You're in the business of keeping people safe and helping them avoid risk — but you also must protect yourself and your security company. Even if you boast a seasoned team capable of warding off any threat directed at a human or property asset, they'll be powerless in a courtroom where a judge rules against you.
A contract is at the heart of every business relationship, establishing expectations all parties agree to. Some contracts can be simply transactional — such as a buyer agreeing to pay X for a specific good or service. However, there are additional (and often complicated) considerations in the security industry, from the specifics of the security service to be provided, to liability insurance waivers, to whether technology and equipment will be included as part of that service.
With that in mind, we offer these ten tips to help you develop well-defined contracts that will protect your own business, as well as keep your customers safe.
- Create a good contract template for your business. This means using your contact whenever possible. Customer contracts are notoriously bad for the security industry. Having a solid template works as a baseline, so you don't have to start from the beginning with each customer. Understand, however, that you'll have to tweak it to conform to specific variables of each job. The contract should be written in simple language, yet contain all the details (including the rights and obligations of each party) you deem necessary. You don't want to have to haggle over something not clearly spelled out or, worse, have the dispute hashed out in court.
- Hire a lawyer that knows the industry. Having a lawyer review the contract is a must. Your attorney who helped you close the deal on your office space may not understand the risks or the challenges faced by guarding companies, which are particularly vulnerable to civil (and potentially criminal) litigation due to the nature of their work.

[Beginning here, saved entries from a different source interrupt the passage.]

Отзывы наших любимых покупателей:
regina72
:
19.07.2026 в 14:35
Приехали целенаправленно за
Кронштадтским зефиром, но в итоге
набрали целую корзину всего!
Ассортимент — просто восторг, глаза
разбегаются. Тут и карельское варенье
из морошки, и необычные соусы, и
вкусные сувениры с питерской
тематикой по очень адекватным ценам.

- Consider your exit strategy. If you're thinking of selling your business, you don't want the sale to be hung up because you're obligated to provide services scheduled after you plan to sell. In contracts, an assignment clause (sometimes accurately described as a "no assignment clause") means neither party can transfer the obligations to a new party. Avoiding the assignment clause will prevent unwanted delays when it's time to sell.
- Limit your liability. This is one of the essential parts of a contract, especially with a rise in lawsuits against private security companies. The industry standard is $1 million, or twice the annual revenue for the customer account. It's important to note that an insurance clause is separate from liability and indemnification. A loss over that amount could bankrupt your company.
- Exclude third parties from the contract. This will give you more protection if a third party is involved in an incident on your client's property. In one case, an intoxicated spectator assaulted another spectator at Yankee Stadium. The security guards at the stadium were not liable because they were hired only to protect the contracting party — the Yankees. Ensure your business is contracted to cover only your customer and avoid additional risk.
- Pay attention to the payment clause. You want to spend your time protecting your customers, not badgering them for payment. Ensure your payment terms are clearly defined. The industry standard is "net 30," a credit term requesting that customers make payment in full within 30 days of the invoice date. Some customers — larger accounts in particular — might have trouble paying you within the 30 days stated, so you can consider offering a small discount for timely payment. Some benefits of net 30 include more significant customer satisfaction and the ability to attract customers who would be unable to pay you at the time of service.
- Build in automatic annual price escalations. One of the more uncomfortable conversations to have with a customer is announcing a price increase for the same services. Rather than surprise your customer when it's time to renew, include the escalation in the contact. Being upfront about annual price increases helps both you and your customer plan — and makes for an easier conversation when renewal is being considered. Many industries base the increases on the Consumer Price Index (CPI). Take advantage of compounding: a slight increase each year will work more in your favor — in terms of your profit and customer expectations — than following a few years of frozen prices with a significant increase.
- Always have a 30-day cancellation clause. Your customer will more than likely want the right to cancel their contract, and you should, too. For example, if your labor costs go up tremendously and you can't get out of a contract, you could be losing a significant amount of money.
- Include collection language. Unfortunately, there is no guarantee that every customer will pay you on time. That's why you need your contracts to spell out — and have your customer agree to — what will happen if you must collect a debt, such as charging interest or transferring to the customer any costs related to collecting the debt.
- Remember that your customers are not lawyers. And neither are you. You want to maintain a good relationship with your customers, not squabble over legal details. Let your attorney and your customer's attorney — who are used to the rough-and-tumble world of negotiations — handle things.
You spend countless hours protecting your clients' businesses, but well-defined contracts — which you can achieve by following these tips — will protect your business.